■ **Enunciado da tarefa**: Reproduza fielmente o trecho do texto abaixo, sobre o coração na mentalidade bíblica, que vai de "Desta forma, a" até "aos seus irmãos.", inclusive.

--- Texto ---

O coração, na mentalidade bíblica, como sabemos, é a fonte de nossa vida mais íntima e profunda: do pensar e do lembrar, do querer e do decidir. Ele não é apenas o espaço das emoções superficiais e passageiras, como quer a mídia moderna. O “coração” bíblico é a mente, a consciência, a “alma”. É o nosso “mundo interior”, incomparavelmente mais vasto e mais rico do que todo o mundo exterior – esse mundo que a ciência moderna mostra já tão complexo em suas micro e macro estruturas.
Desta forma, a meditação de Maria é feita com o seu coração, ou seja, não é apenas um pensar “cerebral”. É um pensar “cordial” e mesmo “visceral”, feito de intuição e sensibilidade, mas sobretudo de muito silêncio e questionamento. É o pensar da sabedoria. A Virgem não é só exemplo do teólogo, que reflete teoricamente a fé, como foi dito pelo Cardeal Newman. Ela é mais ainda exemplo daquele que medita a Palavra divina para doá-la aos seus irmãos.

--- Dados de origem ---

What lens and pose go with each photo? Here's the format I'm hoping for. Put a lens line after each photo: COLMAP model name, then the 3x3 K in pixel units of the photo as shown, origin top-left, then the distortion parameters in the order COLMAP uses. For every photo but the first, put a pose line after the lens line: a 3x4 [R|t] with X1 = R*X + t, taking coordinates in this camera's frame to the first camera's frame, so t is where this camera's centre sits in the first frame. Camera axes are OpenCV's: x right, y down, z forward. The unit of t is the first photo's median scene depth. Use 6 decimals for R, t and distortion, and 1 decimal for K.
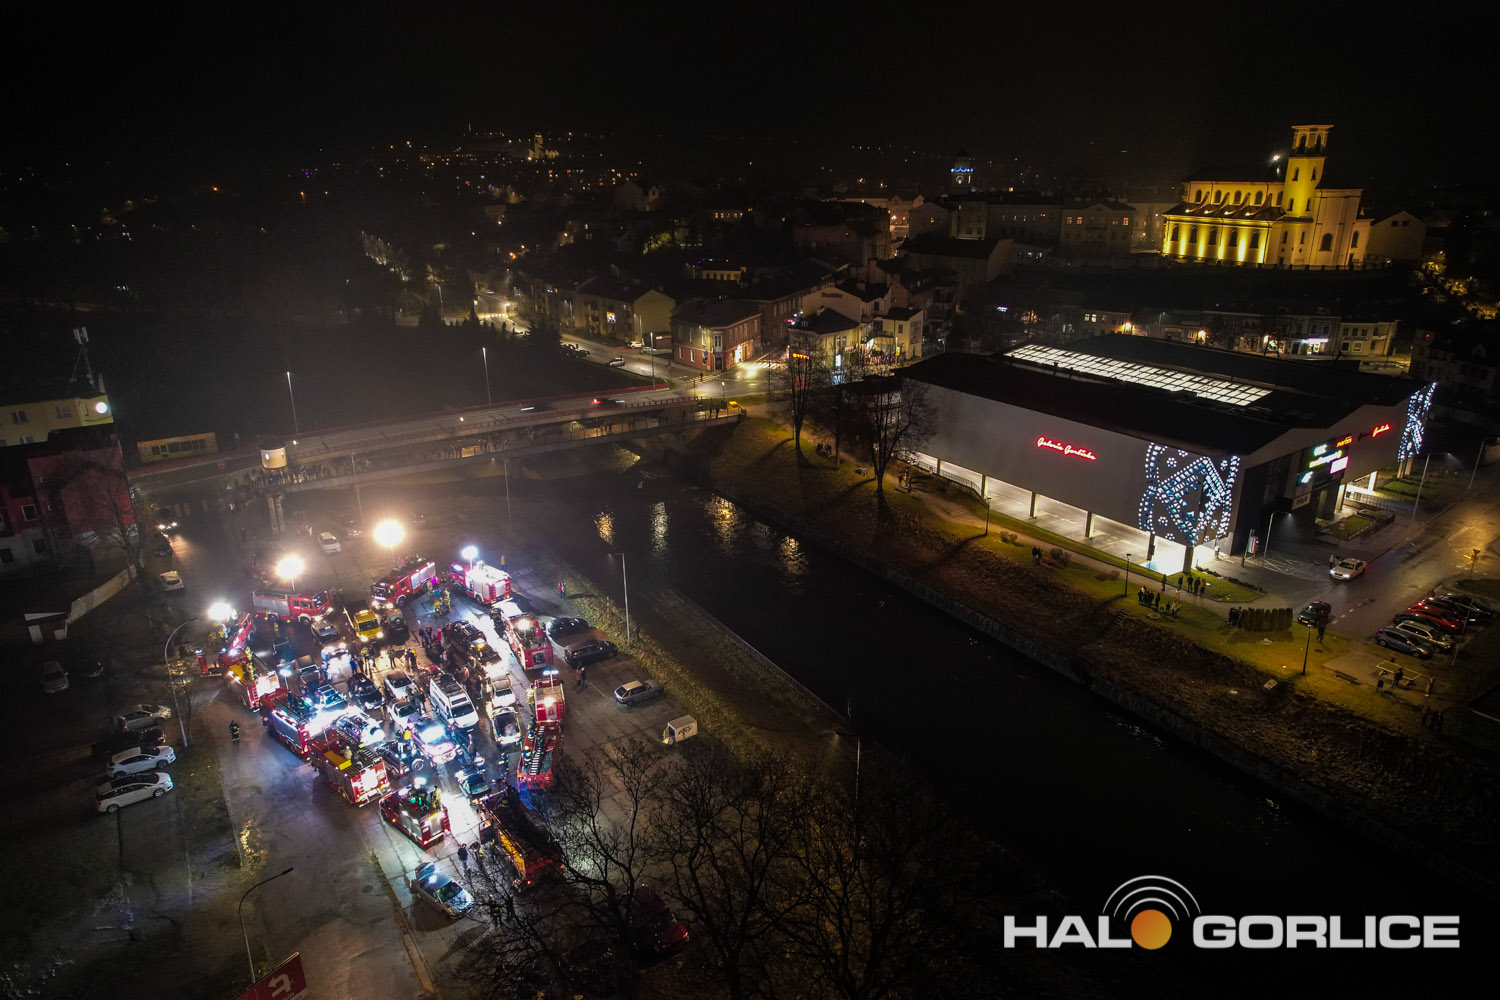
lens RADIAL K [[966.4, 0, 750.0], [0, 966.4, 500.0], [0, 0, 1]] dist [-0.084608, 0.083022]
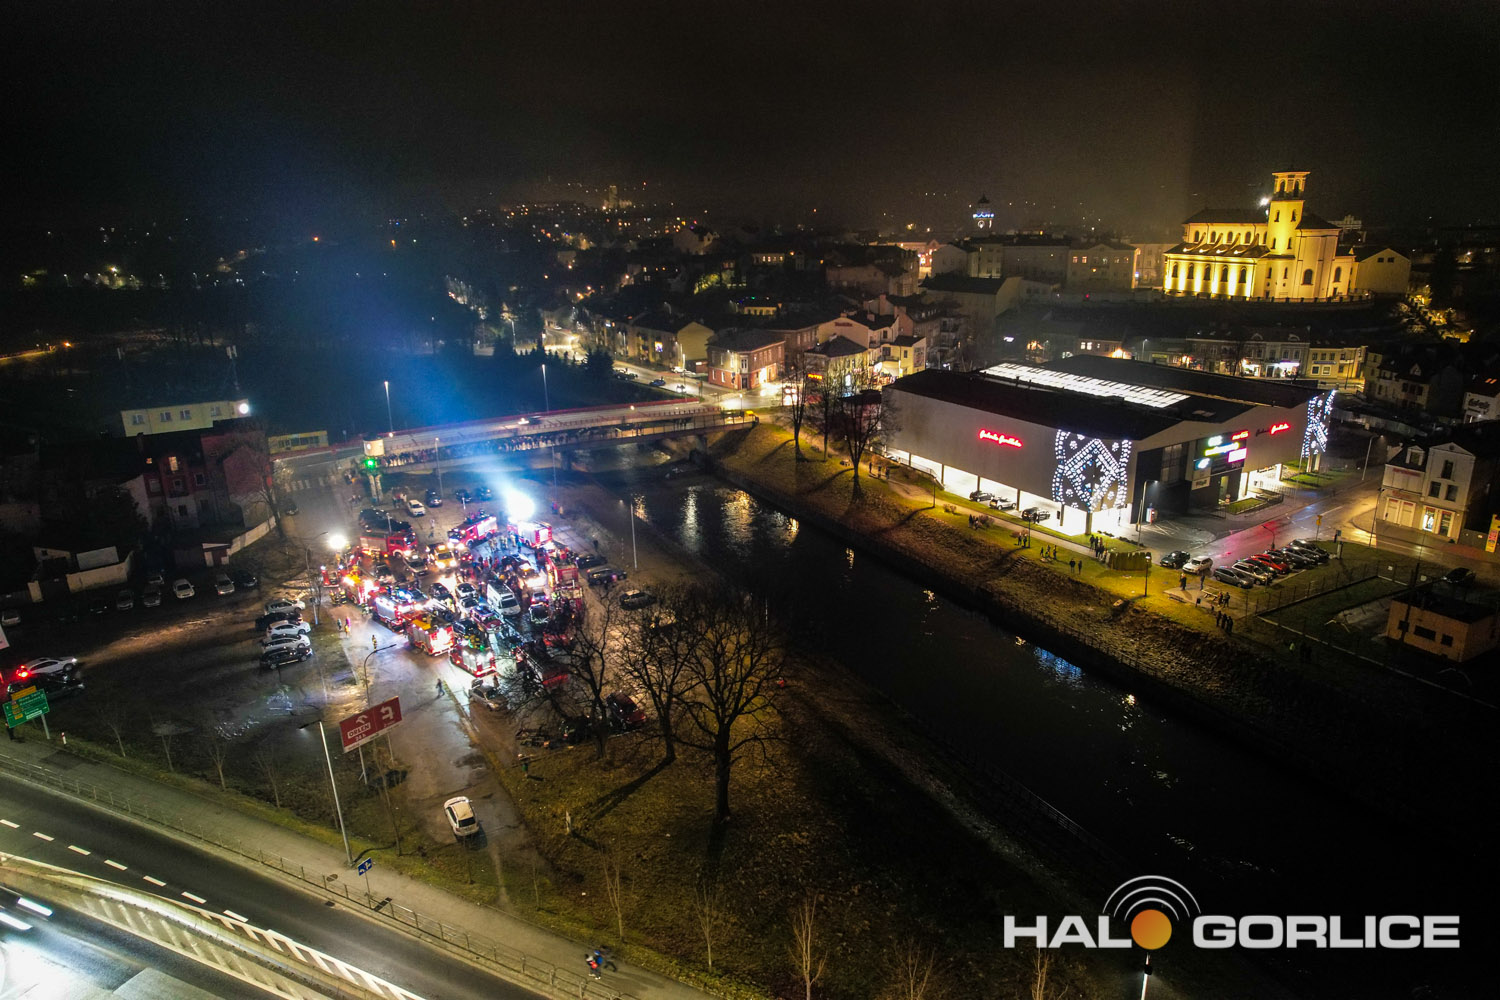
lens RADIAL K [[966.4, 0, 750.0], [0, 966.4, 500.0], [0, 0, 1]] dist [-0.084608, 0.083022]
pose [[0.997284, 0.010033, -0.072969, 0.082820], [-0.013313, 0.998916, -0.044607, 0.070150], [0.072442, 0.045457, 0.996336, -0.206991]]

---

■ **Resposta do exercício**:
Desta forma, a meditação de Maria é feita com o seu coração, ou seja, não é apenas um pensar “cerebral”. É um pensar “cordial” e mesmo “visceral”, feito de intuição e sensibilidade, mas sobretudo de muito silêncio e questionamento. É o pensar da sabedoria. A Virgem não é só exemplo do teólogo, que reflete teoricamente a fé, como foi dito pelo Cardeal Newman. Ela é mais ainda exemplo daquele que medita a Palavra divina para doá-la aos seus irmãos.